_Text passage_

/stanza-batch

Batching utility for Stanza

Primary LanguagePythonApache License 2.0Apache-2.0

stanza-batch

CI Codecov License

PyPi Supported Python Versions

Quick links

  1. Introduction
  2. Installation
  3. Edge cases
  4. Handling Out Of Memory (OOM) errors
  5. Developing/Testing
  6. Memory management
  7. Acknowledgements

Introduction

Currently supports Stanza version 1.1.1 and 1.2.0

Is a batching utility for Stanza making processing documents/texts with Stanza quicker and easier. The current recommendation for batching by Stanza is to concatenate documents together with each document separated by a blank line (\n\n). This way of batching has one main drawback:

  1. The return of processing this document is one Stanza Document with lots of sentences, thus you don't know where one document ends and another starts, easily.

This batching utility solves this problem, when given a list of documents, it will return a list of corresponding processed Stanza documents. Below we show a comparison of the current Stanza batching system and how batching works with this utility:

import stanza
from stanza.models.common.doc import Document
# Documents to process
document_1 = 'Hello how are you\n\nI am good thank you'
document_2 = 'This is a different document'
# Create the document batch
batch_document = '\n\n'.join([document_1, document_2])
# Download Stanza English model
stanza.download("en")
# stanza model
nlp = stanza.Pipeline(lang="en", processors="tokenize",)
stanza_batch = nlp(batch_document)
assert isinstance(stanza_batch, Document)
stanza_document = 'Hello how are you\n\nI am good thank you\n\nThis is a different document'
assert stanza_batch.text == stanza_document
assert len(stanza_batch.sentences) == 3

# Using Stanza Batch
from typing import List
from stanza_batch import batch
stanza_documents: List[Document] = []
for document in batch([document_1, document_2], nlp, batch_size=32): # Default batch size is 32
    stanza_documents.append(document)
assert len(stanza_documents) == 2 # 2 Documents after processing
# Each document contains the same raw text after processing
assert stanza_documents[0].text == document_1 
assert stanza_documents[1].text == document_2
# Each document contains the expected number of sentences
assert len(stanza_documents[0].sentences) == 2
assert len(stanza_documents[1].sentences) == 1

As we can see above the new batch function yields corresponding processed documents from the given iterable [document_1, document_2]. Compared to the original version which only yields one processed document for all the documents in the iterable.

_Job item_
Continue the page on the Stanza batching utility, starting right after its last sentence. The items below come from a different source than this text.

_Extracted entries_
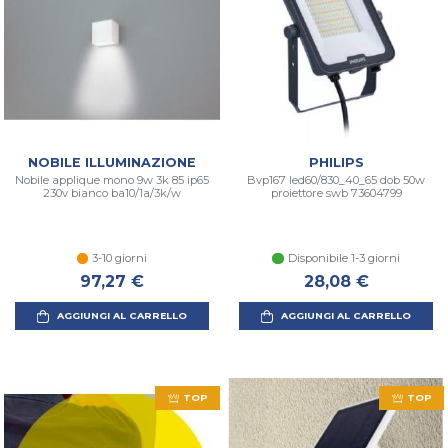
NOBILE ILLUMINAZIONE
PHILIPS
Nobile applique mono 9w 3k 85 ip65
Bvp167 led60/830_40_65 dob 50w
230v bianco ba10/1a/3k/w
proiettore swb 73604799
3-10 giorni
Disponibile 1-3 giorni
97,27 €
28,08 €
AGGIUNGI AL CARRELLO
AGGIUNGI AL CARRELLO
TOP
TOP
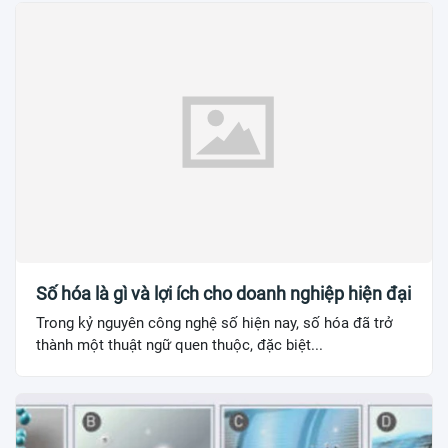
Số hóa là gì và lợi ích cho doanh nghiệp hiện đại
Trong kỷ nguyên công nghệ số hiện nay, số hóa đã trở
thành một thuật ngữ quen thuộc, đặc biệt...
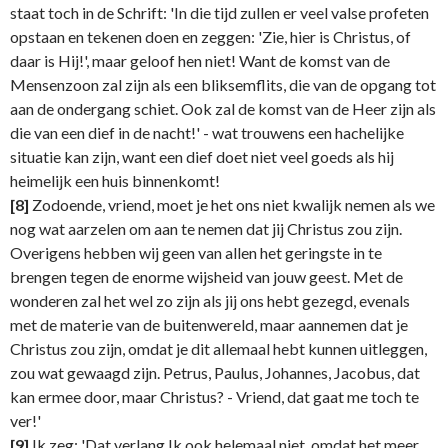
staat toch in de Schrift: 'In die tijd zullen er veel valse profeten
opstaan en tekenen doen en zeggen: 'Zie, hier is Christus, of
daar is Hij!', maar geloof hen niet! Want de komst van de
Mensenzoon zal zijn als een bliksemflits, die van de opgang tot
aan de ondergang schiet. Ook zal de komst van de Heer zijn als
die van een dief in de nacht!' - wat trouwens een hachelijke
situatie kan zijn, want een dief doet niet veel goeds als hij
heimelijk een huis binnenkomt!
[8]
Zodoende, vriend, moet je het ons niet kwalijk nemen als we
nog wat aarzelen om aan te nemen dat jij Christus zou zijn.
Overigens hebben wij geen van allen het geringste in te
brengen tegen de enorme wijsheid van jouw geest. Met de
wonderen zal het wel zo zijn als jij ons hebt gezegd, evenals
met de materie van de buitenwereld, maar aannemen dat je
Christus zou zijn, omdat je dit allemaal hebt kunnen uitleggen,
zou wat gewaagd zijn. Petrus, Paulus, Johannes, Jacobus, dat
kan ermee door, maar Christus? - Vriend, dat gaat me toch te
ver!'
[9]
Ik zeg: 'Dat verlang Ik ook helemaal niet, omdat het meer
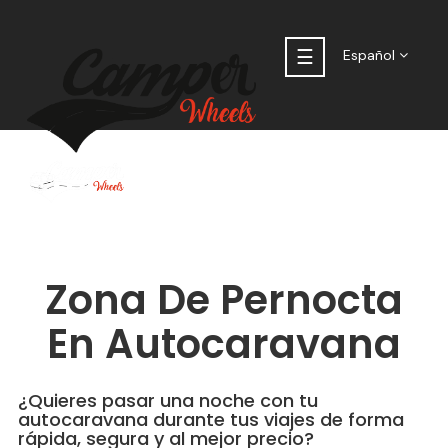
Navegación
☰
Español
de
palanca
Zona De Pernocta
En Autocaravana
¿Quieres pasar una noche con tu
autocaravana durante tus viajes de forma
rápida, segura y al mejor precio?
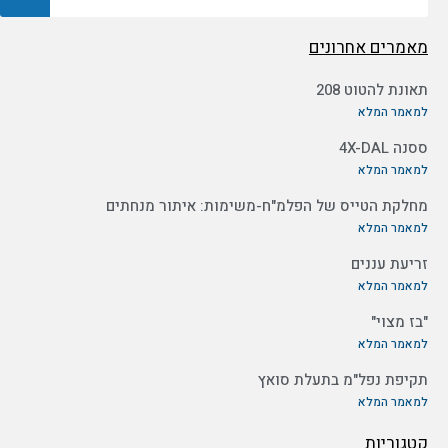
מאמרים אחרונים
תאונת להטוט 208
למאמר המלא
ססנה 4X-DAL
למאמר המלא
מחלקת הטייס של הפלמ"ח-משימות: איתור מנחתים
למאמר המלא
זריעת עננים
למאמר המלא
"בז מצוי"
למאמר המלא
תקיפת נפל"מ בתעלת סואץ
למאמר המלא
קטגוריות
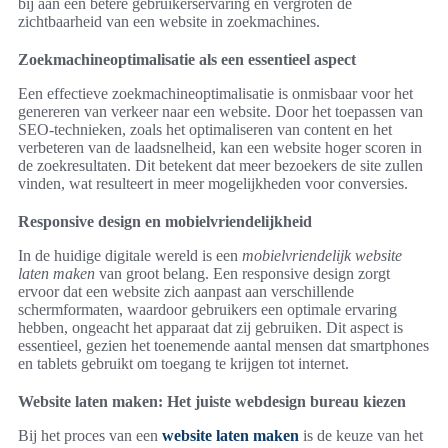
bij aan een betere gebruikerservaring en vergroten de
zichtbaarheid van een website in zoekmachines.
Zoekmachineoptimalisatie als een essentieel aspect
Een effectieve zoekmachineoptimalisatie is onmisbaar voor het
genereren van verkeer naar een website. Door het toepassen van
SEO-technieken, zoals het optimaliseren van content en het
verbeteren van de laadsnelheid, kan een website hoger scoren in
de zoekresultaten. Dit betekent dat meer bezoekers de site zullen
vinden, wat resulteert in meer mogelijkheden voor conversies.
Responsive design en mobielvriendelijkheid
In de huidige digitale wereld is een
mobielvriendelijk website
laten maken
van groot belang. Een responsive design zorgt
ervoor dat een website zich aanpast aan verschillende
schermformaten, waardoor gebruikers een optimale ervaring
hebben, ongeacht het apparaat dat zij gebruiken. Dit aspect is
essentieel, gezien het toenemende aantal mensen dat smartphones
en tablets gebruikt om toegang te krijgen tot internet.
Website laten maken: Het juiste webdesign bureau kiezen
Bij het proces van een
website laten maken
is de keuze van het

_Final answer_
Installation

Requires Python 3.6.1 or later. As the package depends on Stanza which also depends on PyTorch we recommend that you install the version of PyTorch that suits your setup first (e.g. CPU or GPU PyTorch and then if GPU a specific CUDA version).

pip install stanza-batch

Edge cases

The way stanza-batch performs batching it does so by making use of the \n\n batching approaching, but it keeps track of the documents given to the batch process. However by making use of the \n\n batching approach and other assumptions it does come with some edge cases. All of these edge cases will mean that the length of the document in characters will be different as whitespace is removed from the documents, but content characters will not be removed:

Removal of whitespace at the start and end of documents

As we only keep track of token offsets any whitespace at the start or end of document will be removed:

import stanza
from stanza_batch import batch
# Download Stanza English model
stanza.download("en")
# stanza model
nlp = stanza.Pipeline(lang="en", processors="tokenize",)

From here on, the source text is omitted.